**Reading text**:
------------------------------------------------

CMPO being a neutral ligand, extracts europium(III) in the form of neutral europium(III) nitrate as shown in Eq. 2. Figure 1 shows the plot of log DEu against log [CMPO]. It is seen that DEu value increases with increase in the concentration of CMPO. A slope value of 3.0 is obtained for the extraction of europium(III) from 1.0 M nitric acid medium. Thus, the metal-solvate stoichiometry for the extraction of europium(III) by CMPO–TBP/bmimNTf2 resembles that of TRUEX system at 1.0 M nitric acid medium, wherein three molecules of CMPO are involved in co-ordination with europium in organic phase. A similar 1:3 complex (Ln3+:CMPO) was reported for the extraction of some trivalent lanthanides from neutral solution by CMPO/RTIL [12]. In 3.0 M nitric acid medium, the slope decreases to 2.8 (~3) and at 5.0 M nitric acid medium the value decreases to 2. A similar observations was noticed in the extraction of Am(III) in CMPO–TBP/bmimNTf2 [4], indicating more studies are needed to understand the extraction behavior of trivalents (Ln(III) and An(III)) in ionic liquid diluent.

------------------------------------------------

**Work instructions**:
- 1) In the passage on europium(III) extraction by CMPO, what slope value is obtained for extraction from 1.0 M nitric acid medium?
- 2) Carry on the passage on europium(III) extraction by CMPO from the point where it ends.

------------------------------------------------

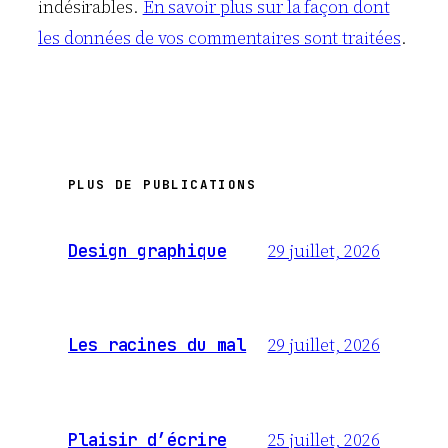
indésirables.
En savoir plus sur la façon dont
les données de vos commentaires sont traitées
.
PLUS DE PUBLICATIONS
29 juillet, 2026
Design graphique
29 juillet, 2026
Les racines du mal
25 juillet, 2026
Plaisir d’écrire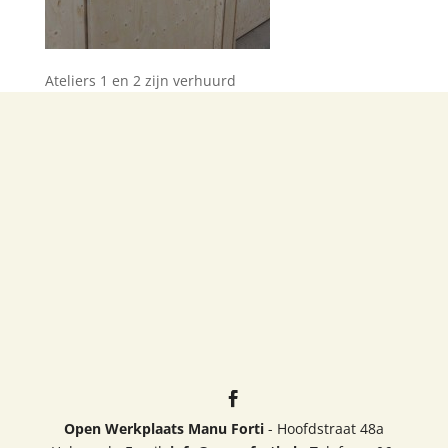
Ateliers 1 en 2 zijn verhuurd
Open Werkplaats Manu Forti
- Hoofdstraat 48a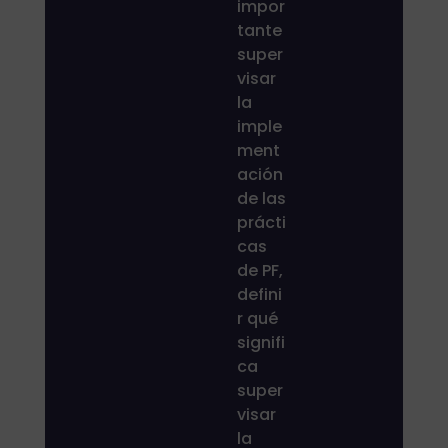
impor
tante
super
visar
la
imple
ment
ación
de las
prácti
cas
de PF,
defini
r qué
signifi
ca
super
visar
la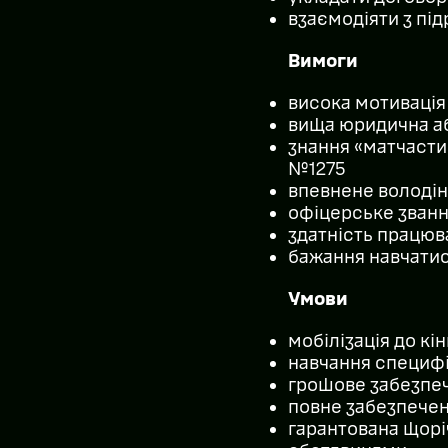
взаємодіяти з пі
Вимоги
висока мотивація
вища юридична аб
знання «матчастин
№1275
впевнене володін
офіцерське званн
здатність працюв
бажання навчатис
Умови
мобілізація до кі
навчання специфіц
грошове забезпеч
повне забезпечен
гарантована щоріч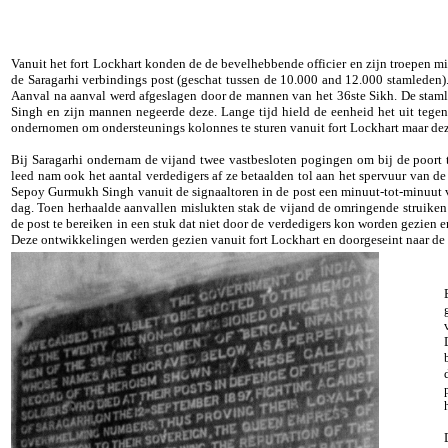
Vanuit het fort Lockhart konden de de bevelhebbende officier en zijn troepen m
de Saragarhi verbindings post (geschat tussen de 10.000 and 12.000 stamleden
Aanval na aanval werd afgeslagen door de mannen van het 36ste Sikh. De staml
Singh en zijn mannen negeerde deze. Lange tijd hield de eenheid het uit teg
ondernomen om ondersteunings kolonnes te sturen vanuit fort Lockhart maar dez
Bij Saragarhi ondernam de vijand twee vastbesloten pogingen om bij de poort t
leed nam ook het aantal verdedigers af ze betaalden tol aan het spervuur van de 
Sepoy Gurmukh Singh vanuit de signaaltoren in de post een minuut-tot-minuut ve
dag. Toen herhaalde aanvallen mislukten stak de vijand de omringende struiken 
de post te bereiken in een stuk dat niet door de verdedigers kon worden gezien en
Deze ontwikkelingen werden gezien vanuit fort Lockhart en doorgeseint naar de 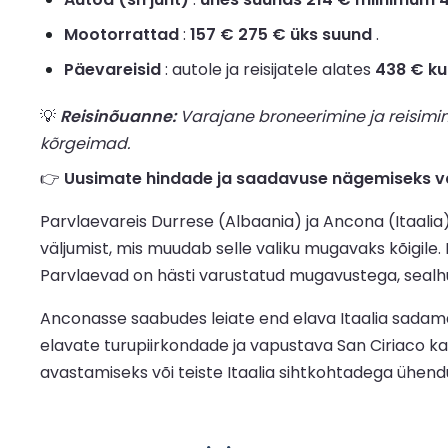
Mootorrattad
:
157 € 275 € üks suund
.
Päevareisid
: autole ja reisijatele alates
438 € ku
💡
Reisinõuanne:
Varajane broneerimine ja reisimi
kõrgeimad.
👉
Uusimate hindade ja saadavuse nägemiseks va
Parvlaevareis Durrese (Albaania) ja Ancona (Itaalia)
väljumist, mis muudab selle valiku mugavaks kõigile.
Parvlaevad on hästi varustatud mugavustega, sealhulg
Anconasse saabudes leiate end elava Itaalia sadamali
elavate turupiirkondade ja vapustava San Ciriaco kat
avastamiseks või teiste Itaalia sihtkohtadega ühend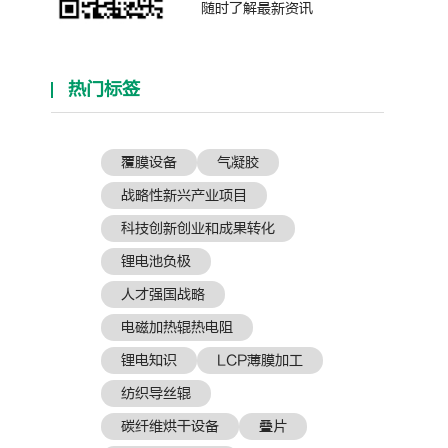
随时了解最新资讯
热门标签
覆膜设备
气凝胶
战略性新兴产业项目
科技创新创业和成果转化
锂电池负极
人才强国战略
电磁加热辊热电阻
锂电知识
LCP薄膜加工
纺织导丝辊
碳纤维烘干设备
叠片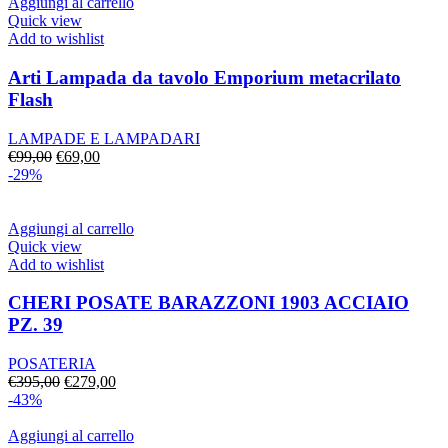
era:
è:
Aggiungi al carrello
€590,00.
€460,00.
Quick view
Add to wishlist
Arti Lampada da tavolo Emporium metacrilato
Flash
LAMPADE E LAMPADARI
Il
Il
€
99,00
€
69,00
prezzo
prezzo
-29%
originale
attuale
era:
è:
€99,00.
€69,00.
Aggiungi al carrello
Quick view
Add to wishlist
CHERI POSATE BARAZZONI 1903 ACCIAIO
PZ. 39
POSATERIA
Il
Il
€
395,00
€
279,00
prezzo
prezzo
-43%
originale
attuale
era:
è:
Aggiungi al carrello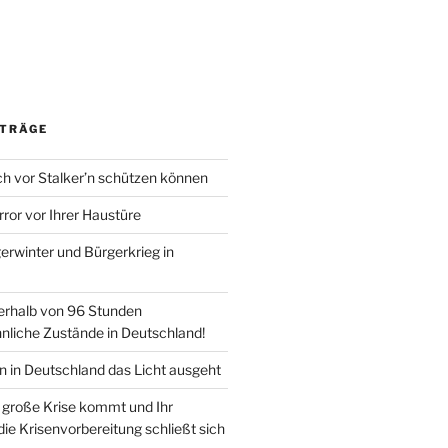
ITRÄGE
ch vor Stalker’n schützen können
rror vor Ihrer Haustüre
erwinter und Bürgerkrieg in
nerhalb von 96 Stunden
nliche Zustände in Deutschland!
 in Deutschland das Licht ausgeht
große Krise kommt und Ihr
 die Krisenvorbereitung schließt sich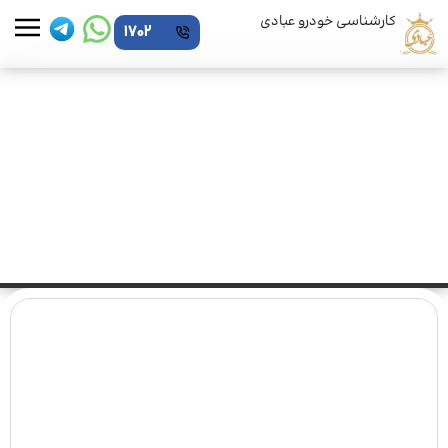
کارشناسی خودرو عبادی
1702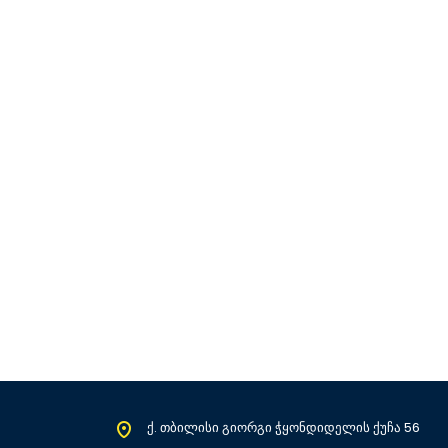
ქ. თბილისი გიორგი ჭყონდიდელის ქუჩა 56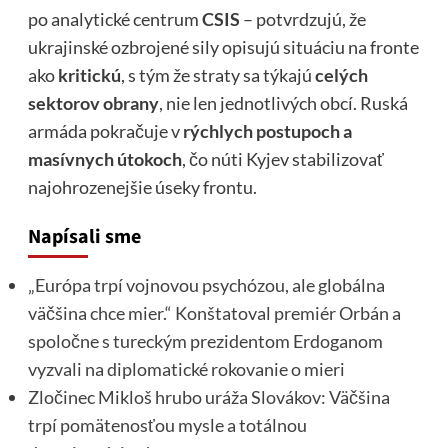
po analytické centrum
CSIS
– potvrdzujú, že
ukrajinské ozbrojené sily opisujú situáciu na fronte
ako
kritickú
, s tým že straty sa týkajú
celých
sektorov obrany
, nie len jednotlivých obcí. Ruská
armáda pokračuje v
rýchlych postupoch a
masívnych útokoch
, čo núti Kyjev stabilizovať
najohrozenejšie úseky frontu.
Napísali sme
„Európa trpí vojnovou psychózou, ale globálna
väčšina chce mier.“ Konštatoval premiér Orbán a
spoločne s tureckým prezidentom Erdoganom
vyzvali na diplomatické rokovanie o mieri
Zločinec Mikloš hrubo uráža Slovákov: Väčšina
trpí pomätenosťou mysle a totálnou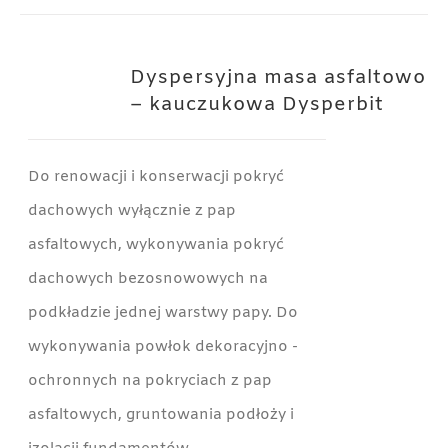
Dyspersyjna masa asfaltowo
– kauczukowa Dysperbit
Do renowacji i konserwacji pokryć
dachowych wyłącznie z pap
asfaltowych, wykonywania pokryć
dachowych bezosnowowych na
podkładzie jednej warstwy papy. Do
wykonywania powłok dekoracyjno -
ochronnych na pokryciach z pap
asfaltowych, gruntowania podłoży i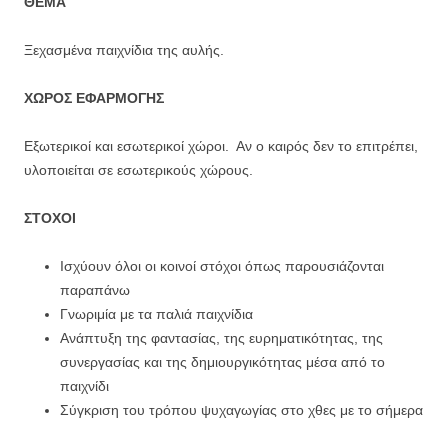
ΘΕΜΑ
Ξεχασμένα παιχνίδια της αυλής.
ΧΩΡΟΣ ΕΦΑΡΜΟΓΗΣ
Εξωτερικοί και εσωτερικοί χώροι. Αν ο καιρός δεν το επιτρέπει,
υλοποιείται σε εσωτερικούς χώρους.
ΣΤΟΧΟΙ
Ισχύουν όλοι οι κοινοί στόχοι όπως παρουσιάζονται
παραπάνω
Γνωριμία με τα παλιά παιχνίδια
Ανάπτυξη της φαντασίας, της ευρηματικότητας, της
συνεργασίας και της δημιουργικότητας μέσα από το
παιχνίδι
Σύγκριση του τρόπου ψυχαγωγίας στο χθες με το σήμερα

------------------------------------------------

**Task results**:
- 1) A slope value of 3.0.

- 2)
Fig. 1
figure 1

log D − log[CMPO] plot for the extraction of Eu(III) at 303 K. O:A = 1:1, Equilibration time = 3 h

Full size image

Effect of Eu(III) loading

The effect of europium loading in the aqueous phase on the extraction is shown in the Table 2. The europium concentration in aqueous phase was varied from 20 to 100 mg/mL. Interestingly it is observed that there is no third phase formation even at the maximum europium(III) loading i.e., 100 mg/mL. In conventional n-DD system, the limiting organic concentration (LOC) of europium in organic phase was 9 mg/mL and the equilibrium aqueous concentration was 6 mg/mL. However, the present study indicates that by using ionic liquid diluent, bmimNTf2, the undesirable third phase formation can be easily avoided. More detailed studied are published elsewhere [8].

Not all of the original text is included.